EOR in a three-country scenario: the risk of a permanent establishment in the state of employment

The Employer of Record (EOR) has become an integral part of the international labor market. Companies that want to deploy staff quickly and flexibly in another country engage an EOR as the legal employer. The EOR places the employee on its payroll and relieves the client of the burden of personnel and payroll administration. However, day-to-day management remains with the client: the actual employer. As long as the employee lives and works in the same country as the EOR, income tax and social security contributions are due in that single country, and the EOR, as the formal employer, can withhold and remit those amounts locally. That clarity disappears as soon as the work is performed in a country other than both the employee’s country of residence and the EOR’s country of establishment. This three-country situation harbors a tax risk that too often goes unnoticed in practice: the risk of a permanent establishment (PE) of the actual employer in the country where the work is performed, with far-reaching consequences for the withholding of income tax and social security contributions.
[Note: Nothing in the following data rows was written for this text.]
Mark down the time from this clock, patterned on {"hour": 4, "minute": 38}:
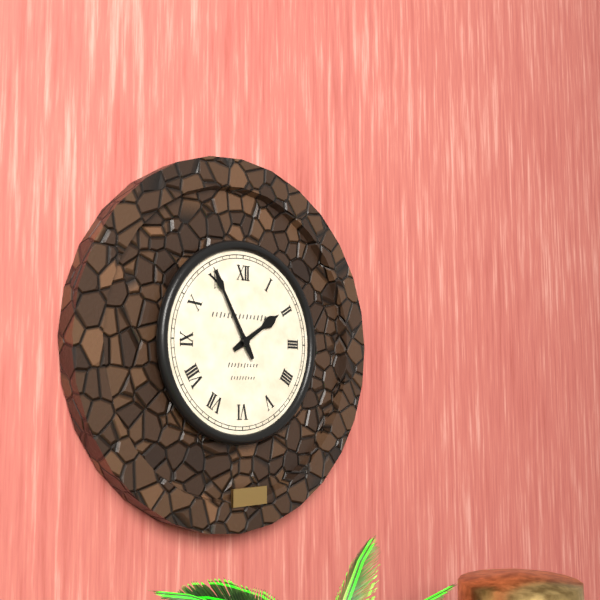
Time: {"hour": 1, "minute": 55}
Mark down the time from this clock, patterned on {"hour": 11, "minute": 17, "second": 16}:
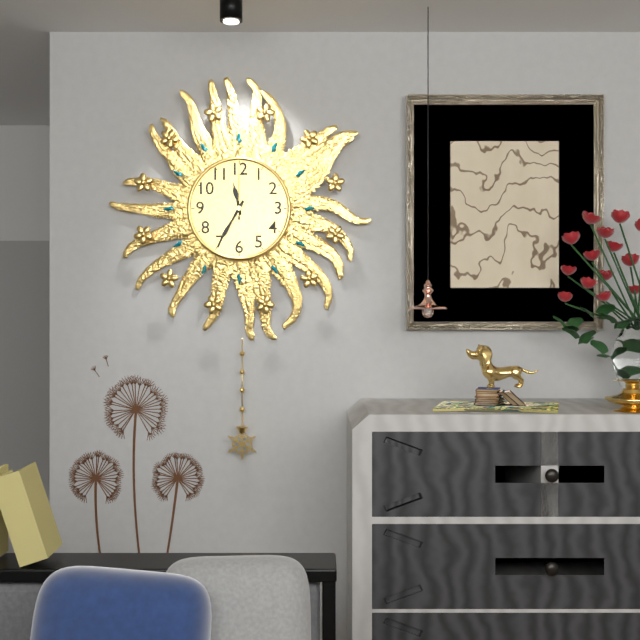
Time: {"hour": 11, "minute": 35, "second": 0}
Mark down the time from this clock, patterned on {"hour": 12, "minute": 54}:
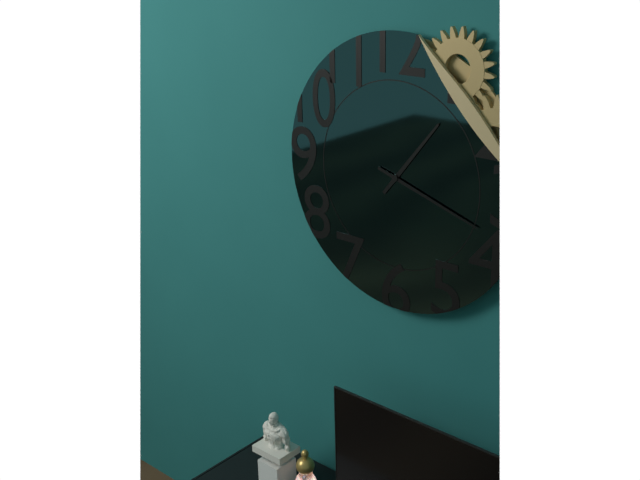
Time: {"hour": 1, "minute": 18}
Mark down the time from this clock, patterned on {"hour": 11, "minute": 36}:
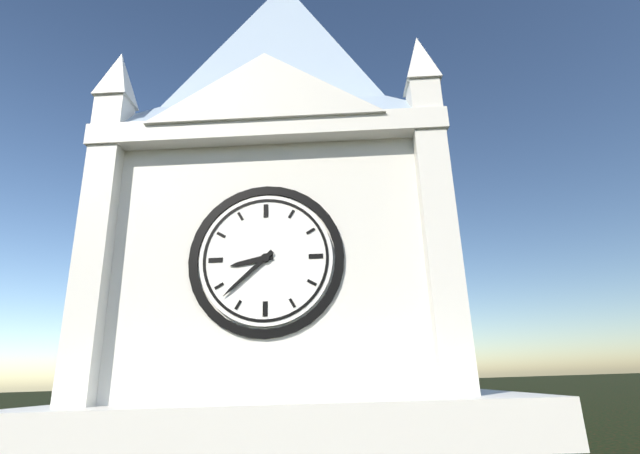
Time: {"hour": 8, "minute": 38}
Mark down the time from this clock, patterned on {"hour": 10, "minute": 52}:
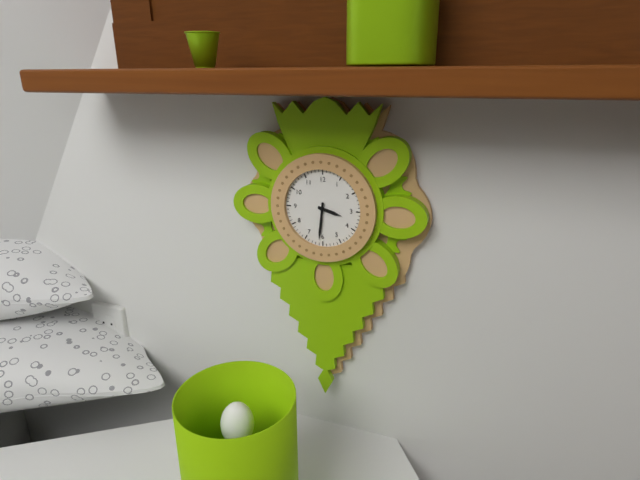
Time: {"hour": 3, "minute": 31}
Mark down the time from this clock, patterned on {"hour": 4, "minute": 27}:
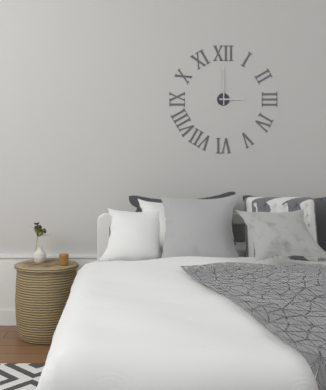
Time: {"hour": 3, "minute": 0}
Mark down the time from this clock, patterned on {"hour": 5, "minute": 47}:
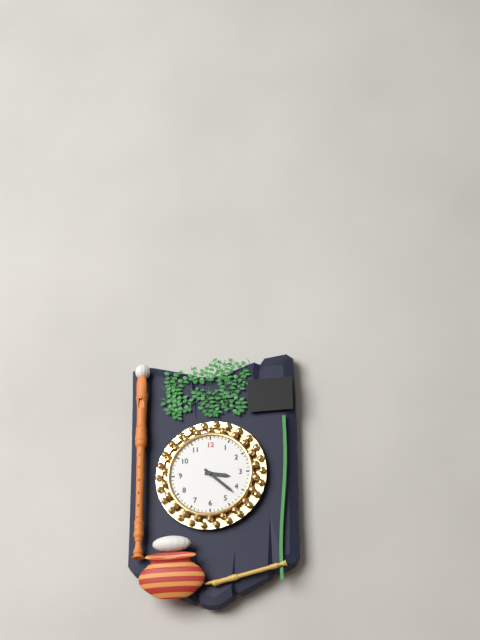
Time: {"hour": 3, "minute": 22}
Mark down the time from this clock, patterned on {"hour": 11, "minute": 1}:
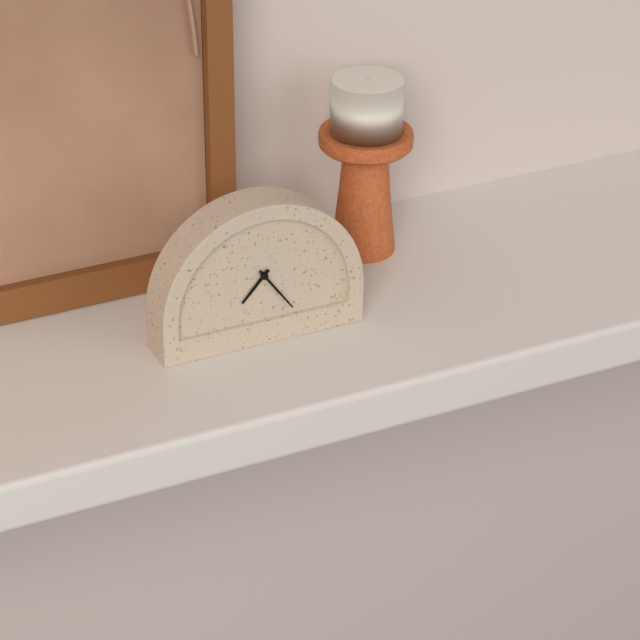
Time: {"hour": 7, "minute": 24}
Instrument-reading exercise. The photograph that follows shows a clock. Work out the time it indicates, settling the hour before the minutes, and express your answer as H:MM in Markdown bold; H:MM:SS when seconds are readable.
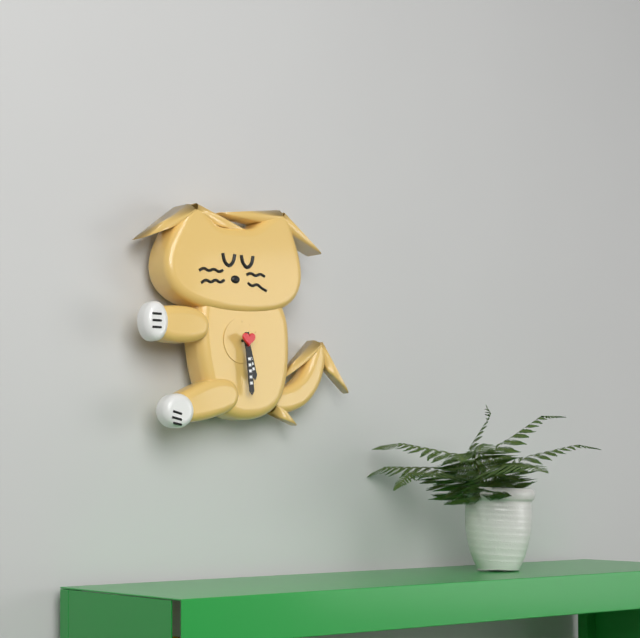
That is **5:29**
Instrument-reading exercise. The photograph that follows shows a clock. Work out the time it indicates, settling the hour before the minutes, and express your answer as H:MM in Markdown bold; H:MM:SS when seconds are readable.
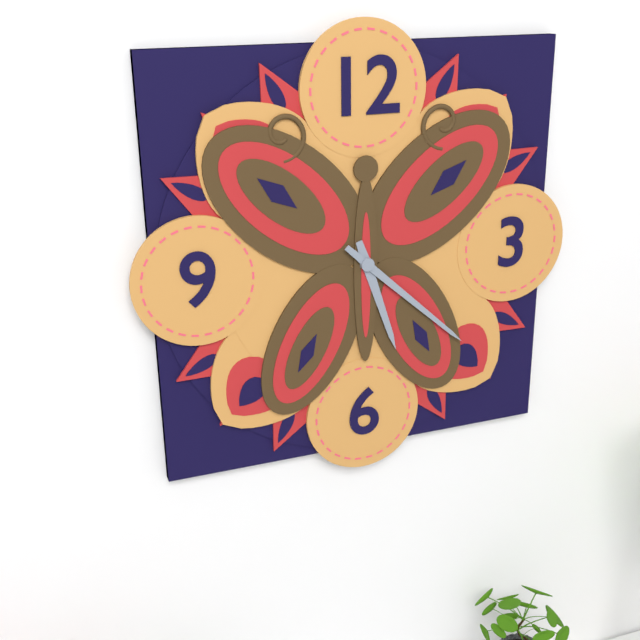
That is **5:22**
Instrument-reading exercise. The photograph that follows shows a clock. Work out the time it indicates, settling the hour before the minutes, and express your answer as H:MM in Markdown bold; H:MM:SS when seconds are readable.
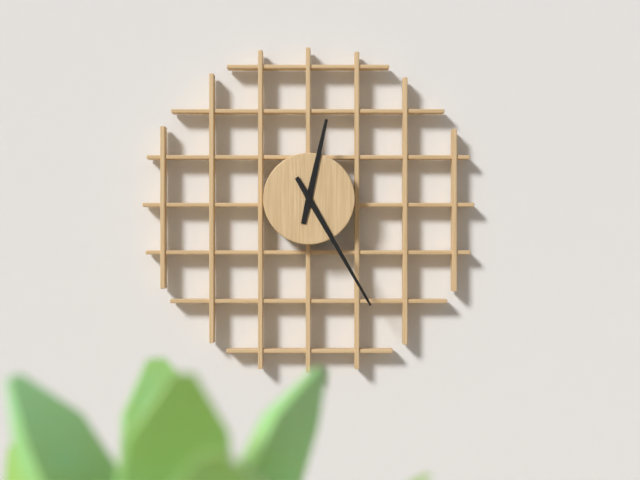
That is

The three-country situation

The simple EOR scenario
An EOR places employees on its own payroll and acts as the legal employer, while day-to-day management remains with the client—the actual employer. In simple EOR situations, employees live and work in the same country as the EOR and the actual employer. Income tax and social security contributions are due in the employee’s country of residence and work, and the EOR, as the formal employer in that same country, can withhold and remit those obligations. This completely relieves the client of any burden.

When three countries are involved
The complexity increases significantly when the employee, the EOR, and the client are each based in a different country. The following case study, which closely mirrors the facts in the ruling of the Court of Appeal in 's-Hertogenbosch dated November 5, 2025, serves to illustrate this. (1)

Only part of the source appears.